→ **Task to complete**: Nothing in the records may change when you print them out again.

:: Input data ::

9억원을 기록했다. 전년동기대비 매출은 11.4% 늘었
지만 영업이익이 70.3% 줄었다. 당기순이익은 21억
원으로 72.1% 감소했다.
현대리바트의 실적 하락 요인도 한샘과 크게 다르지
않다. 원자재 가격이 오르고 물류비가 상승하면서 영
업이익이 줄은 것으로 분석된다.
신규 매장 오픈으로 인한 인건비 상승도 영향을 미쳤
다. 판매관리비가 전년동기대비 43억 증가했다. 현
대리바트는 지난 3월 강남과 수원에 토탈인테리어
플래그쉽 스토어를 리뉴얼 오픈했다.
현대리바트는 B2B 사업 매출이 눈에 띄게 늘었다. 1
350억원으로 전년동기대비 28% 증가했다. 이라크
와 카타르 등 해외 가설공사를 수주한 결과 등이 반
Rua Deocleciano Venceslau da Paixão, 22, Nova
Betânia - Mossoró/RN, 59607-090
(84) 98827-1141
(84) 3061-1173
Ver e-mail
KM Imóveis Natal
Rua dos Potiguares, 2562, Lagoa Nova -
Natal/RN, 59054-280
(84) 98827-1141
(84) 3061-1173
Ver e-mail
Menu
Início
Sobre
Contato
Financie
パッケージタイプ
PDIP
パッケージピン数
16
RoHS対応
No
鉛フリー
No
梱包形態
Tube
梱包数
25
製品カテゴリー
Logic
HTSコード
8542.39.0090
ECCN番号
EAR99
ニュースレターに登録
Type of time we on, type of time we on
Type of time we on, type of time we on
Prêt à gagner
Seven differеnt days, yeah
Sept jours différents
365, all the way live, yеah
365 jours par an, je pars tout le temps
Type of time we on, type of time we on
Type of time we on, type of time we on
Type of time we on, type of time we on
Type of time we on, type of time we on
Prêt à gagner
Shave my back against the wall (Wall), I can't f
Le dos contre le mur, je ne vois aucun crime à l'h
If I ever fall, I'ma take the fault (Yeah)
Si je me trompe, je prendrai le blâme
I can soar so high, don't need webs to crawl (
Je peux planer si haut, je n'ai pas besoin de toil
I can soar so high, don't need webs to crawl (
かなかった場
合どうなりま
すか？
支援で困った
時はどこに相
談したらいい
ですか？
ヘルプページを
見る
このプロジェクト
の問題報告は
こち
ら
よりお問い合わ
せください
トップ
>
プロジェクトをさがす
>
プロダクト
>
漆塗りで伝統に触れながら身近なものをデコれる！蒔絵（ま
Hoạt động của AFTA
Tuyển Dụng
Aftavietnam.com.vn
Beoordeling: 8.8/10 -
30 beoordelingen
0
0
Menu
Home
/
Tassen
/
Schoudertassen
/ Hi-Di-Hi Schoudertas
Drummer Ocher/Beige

:::

→ **Response to this exercise**:
9억원을 기록했다. 전년동기대비 매출은 11.4% 늘었
지만 영업이익이 70.3% 줄었다. 당기순이익은 21억
원으로 72.1% 감소했다.
현대리바트의 실적 하락 요인도 한샘과 크게 다르지
않다. 원자재 가격이 오르고 물류비가 상승하면서 영
업이익이 줄은 것으로 분석된다.
신규 매장 오픈으로 인한 인건비 상승도 영향을 미쳤
다. 판매관리비가 전년동기대비 43억 증가했다. 현
대리바트는 지난 3월 강남과 수원에 토탈인테리어
플래그쉽 스토어를 리뉴얼 오픈했다.
현대리바트는 B2B 사업 매출이 눈에 띄게 늘었다. 1
350억원으로 전년동기대비 28% 증가했다. 이라크
와 카타르 등 해외 가설공사를 수주한 결과 등이 반
Rua Deocleciano Venceslau da Paixão, 22, Nova
Betânia - Mossoró/RN, 59607-090
(84) 98827-1141
(84) 3061-1173
Ver e-mail
KM Imóveis Natal
Rua dos Potiguares, 2562, Lagoa Nova -
Natal/RN, 59054-280
(84) 98827-1141
(84) 3061-1173
Ver e-mail
Menu
Início
Sobre
Contato
Financie
パッケージタイプ
PDIP
パッケージピン数
16
RoHS対応
No
鉛フリー
No
梱包形態
Tube
梱包数
25
製品カテゴリー
Logic
HTSコード
8542.39.0090
ECCN番号
EAR99
ニュースレターに登録
Type of time we on, type of time we on
Type of time we on, type of time we on
Prêt à gagner
Seven differеnt days, yeah
Sept jours différents
365, all the way live, yеah
365 jours par an, je pars tout le temps
Type of time we on, type of time we on
Type of time we on, type of time we on
Type of time we on, type of time we on
Type of time we on, type of time we on
Prêt à gagner
Shave my back against the wall (Wall), I can't f
Le dos contre le mur, je ne vois aucun crime à l'h
If I ever fall, I'ma take the fault (Yeah)
Si je me trompe, je prendrai le blâme
I can soar so high, don't need webs to crawl (
Je peux planer si haut, je n'ai pas besoin de toil
I can soar so high, don't need webs to crawl (
かなかった場
合どうなりま
すか？
支援で困った
時はどこに相
談したらいい
ですか？
ヘルプページを
見る
このプロジェクト
の問題報告は
こち
ら
よりお問い合わ
せください
トップ
>
プロジェクトをさがす
>
プロダクト
>
漆塗りで伝統に触れながら身近なものをデコれる！蒔絵（ま
Hoạt động của AFTA
Tuyển Dụng
Aftavietnam.com.vn
Beoordeling: 8.8/10 -
30 beoordelingen
0
0
Menu
Home
/
Tassen
/
Schoudertassen
/ Hi-Di-Hi Schoudertas
Drummer Ocher/Beige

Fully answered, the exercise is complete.